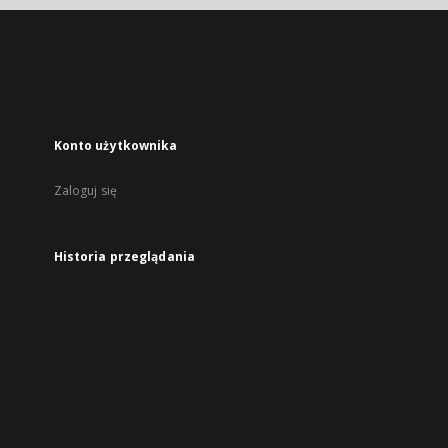
Konto użytkownika
Zaloguj się
Historia przeglądania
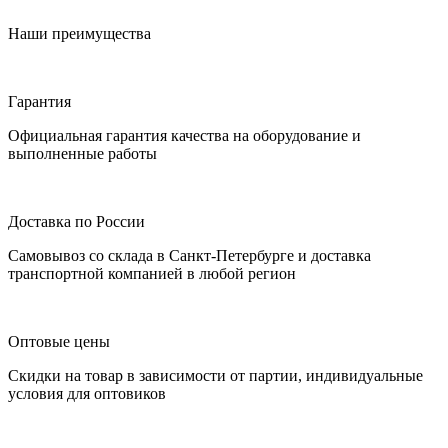
Наши преимущества
Гарантия
Официальная гарантия качества на оборудование и
выполненные работы
Доставка по России
Самовывоз со склада в Санкт-Петербурге и доставка
транспортной компанией в любой регион
Оптовые цены
Скидки на товар в зависимости от партии, индивидуальные
условия для оптовиков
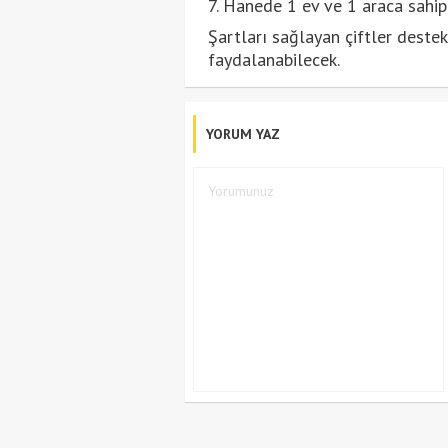
7. Hanede 1 ev ve 1 araca sahip
Şartları sağlayan çiftler deste
faydalanabilecek.
YORUM YAZ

::::::::

_Required work_: Restate, word for word, each line from the one with "Официальная гарантия качества" to the end of the entries, both included, and keep every picture out.

_Completed task_:
Официальная гарантия качества на оборудование и
выполненные работы
Доставка по России
Самовывоз со склада в Санкт-Петербурге и доставка
транспортной компанией в любой регион
Оптовые цены
Скидки на товар в зависимости от партии, индивидуальные
условия для оптовиков
7. Hanede 1 ev ve 1 araca sahip
Şartları sağlayan çiftler deste
faydalanabilecek.
YORUM YAZ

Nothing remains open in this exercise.